= Michael Mortimer Wheeler =

British lawyer (1915–1992)

Michael Mortimer Wheeler (8 January 1915 – 7 August 1992) was a British barrister.

==Early life and education==
The son of archaeologists Mortimer and Tessa Wheeler, he attended the Dragon School and Rugby School before going on to study law at Christ Church, Oxford.

==Legal career and military service==
Wheeler first worked at a solicitor's office, and was called to the Bar in 1938 from Gray's Inn, being also admitted ad eundem to Lincoln's Inn on 13 March 1946. Having joined the Territorial Army, during the Second World War he served in the Royal Artillery regiment (the 48th Light Anti-Aircraft Battery, later combined with the 69th and 79th LAA Batteries to form the 21st Light Anti-Aircraft Regiment for service overseas) formed and commanded by his father, who unconventionally commissioned him as a second lieutenant, this appointment subsequently confirmed by the War Office. By the end of the war he had risen to the rank of lieutenant colonel and was mentioned in dispatches. After the war he returned to practising law. He was appointed Queen's Counsel in 1961, elected a Bencher of Lincoln's Inn in 1967, and Treasurer in 1986. He also served as a deputy High Court judge for fifteen years, before his retirement in 1986.

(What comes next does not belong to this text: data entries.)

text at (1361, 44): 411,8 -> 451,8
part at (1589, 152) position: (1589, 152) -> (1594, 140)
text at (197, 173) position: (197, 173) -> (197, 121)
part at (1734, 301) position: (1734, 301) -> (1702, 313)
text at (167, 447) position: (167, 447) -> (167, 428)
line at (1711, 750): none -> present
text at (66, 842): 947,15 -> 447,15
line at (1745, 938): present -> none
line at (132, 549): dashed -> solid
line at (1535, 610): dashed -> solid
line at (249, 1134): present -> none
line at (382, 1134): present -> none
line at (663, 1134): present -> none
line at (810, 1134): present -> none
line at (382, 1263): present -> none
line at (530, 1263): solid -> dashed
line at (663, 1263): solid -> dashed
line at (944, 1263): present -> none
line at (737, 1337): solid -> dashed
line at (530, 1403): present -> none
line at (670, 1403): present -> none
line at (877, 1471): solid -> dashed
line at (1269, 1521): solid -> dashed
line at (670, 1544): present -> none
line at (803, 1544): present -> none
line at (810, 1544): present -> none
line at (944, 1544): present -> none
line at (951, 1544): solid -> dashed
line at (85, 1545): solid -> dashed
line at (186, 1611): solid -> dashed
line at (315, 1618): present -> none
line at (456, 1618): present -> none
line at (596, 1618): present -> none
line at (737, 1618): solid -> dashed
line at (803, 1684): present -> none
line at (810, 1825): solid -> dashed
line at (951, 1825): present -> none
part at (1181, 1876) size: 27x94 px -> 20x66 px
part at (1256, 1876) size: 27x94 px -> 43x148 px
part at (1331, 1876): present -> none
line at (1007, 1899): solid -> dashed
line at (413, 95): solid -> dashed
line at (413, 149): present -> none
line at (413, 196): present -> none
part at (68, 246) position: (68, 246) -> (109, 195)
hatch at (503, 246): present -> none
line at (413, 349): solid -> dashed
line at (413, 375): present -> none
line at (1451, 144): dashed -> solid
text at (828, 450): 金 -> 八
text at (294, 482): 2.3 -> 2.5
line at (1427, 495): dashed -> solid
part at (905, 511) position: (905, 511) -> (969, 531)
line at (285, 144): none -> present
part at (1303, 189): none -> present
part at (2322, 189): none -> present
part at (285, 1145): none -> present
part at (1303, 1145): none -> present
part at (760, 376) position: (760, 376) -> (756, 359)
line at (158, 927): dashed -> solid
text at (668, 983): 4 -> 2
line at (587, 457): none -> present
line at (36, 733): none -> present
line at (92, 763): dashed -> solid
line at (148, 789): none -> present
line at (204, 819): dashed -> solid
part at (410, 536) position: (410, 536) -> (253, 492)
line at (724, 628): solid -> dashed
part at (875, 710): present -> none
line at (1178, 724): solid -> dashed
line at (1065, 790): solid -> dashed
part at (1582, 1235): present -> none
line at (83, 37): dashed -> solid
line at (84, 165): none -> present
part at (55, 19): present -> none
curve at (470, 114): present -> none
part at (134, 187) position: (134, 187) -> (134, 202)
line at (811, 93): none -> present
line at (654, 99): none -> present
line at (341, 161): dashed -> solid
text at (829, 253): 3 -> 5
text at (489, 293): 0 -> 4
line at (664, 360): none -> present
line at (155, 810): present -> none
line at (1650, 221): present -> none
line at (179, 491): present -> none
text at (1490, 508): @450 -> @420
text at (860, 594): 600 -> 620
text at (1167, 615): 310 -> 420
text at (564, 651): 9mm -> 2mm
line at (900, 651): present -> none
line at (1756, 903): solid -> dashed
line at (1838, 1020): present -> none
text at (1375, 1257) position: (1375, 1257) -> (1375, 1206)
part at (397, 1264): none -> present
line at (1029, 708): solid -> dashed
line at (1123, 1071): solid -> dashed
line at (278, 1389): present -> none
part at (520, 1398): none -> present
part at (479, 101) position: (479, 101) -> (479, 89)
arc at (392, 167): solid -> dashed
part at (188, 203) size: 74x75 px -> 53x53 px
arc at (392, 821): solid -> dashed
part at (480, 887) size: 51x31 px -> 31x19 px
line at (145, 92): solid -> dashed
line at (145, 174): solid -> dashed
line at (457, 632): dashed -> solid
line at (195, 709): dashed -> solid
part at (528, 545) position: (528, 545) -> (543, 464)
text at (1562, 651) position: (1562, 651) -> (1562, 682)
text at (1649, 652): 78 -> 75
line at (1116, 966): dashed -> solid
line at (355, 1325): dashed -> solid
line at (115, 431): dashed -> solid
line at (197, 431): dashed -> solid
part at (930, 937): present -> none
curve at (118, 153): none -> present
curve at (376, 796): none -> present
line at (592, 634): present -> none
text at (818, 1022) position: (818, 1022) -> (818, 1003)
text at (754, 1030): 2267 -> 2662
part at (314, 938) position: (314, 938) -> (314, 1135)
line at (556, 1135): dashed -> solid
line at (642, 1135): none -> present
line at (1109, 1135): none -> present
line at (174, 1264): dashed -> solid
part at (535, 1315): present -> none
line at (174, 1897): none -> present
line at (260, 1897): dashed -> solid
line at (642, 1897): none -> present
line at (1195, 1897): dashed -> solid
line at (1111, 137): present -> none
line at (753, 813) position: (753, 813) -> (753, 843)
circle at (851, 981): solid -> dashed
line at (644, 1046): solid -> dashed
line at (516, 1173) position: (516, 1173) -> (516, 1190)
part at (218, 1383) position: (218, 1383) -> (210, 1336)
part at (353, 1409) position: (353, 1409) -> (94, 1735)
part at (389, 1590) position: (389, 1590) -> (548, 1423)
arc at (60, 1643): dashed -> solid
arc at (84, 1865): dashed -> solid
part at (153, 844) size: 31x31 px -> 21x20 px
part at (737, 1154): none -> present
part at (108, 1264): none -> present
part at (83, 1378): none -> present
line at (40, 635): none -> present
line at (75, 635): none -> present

One of Wheeler's pupils at the Bar was the Yorkshire cricketer Geoffrey Keighley; his fees were paid – in light of Wheeler's ambition that the Bar should beat the Barristers' Clerks at the annual cricket match held at the Oval – in a course of lessons under the test cricketer Alf Gover.

==Personal life==
Wheeler married Sheila Mayou, an orthoptist, in 1939. They had two daughters.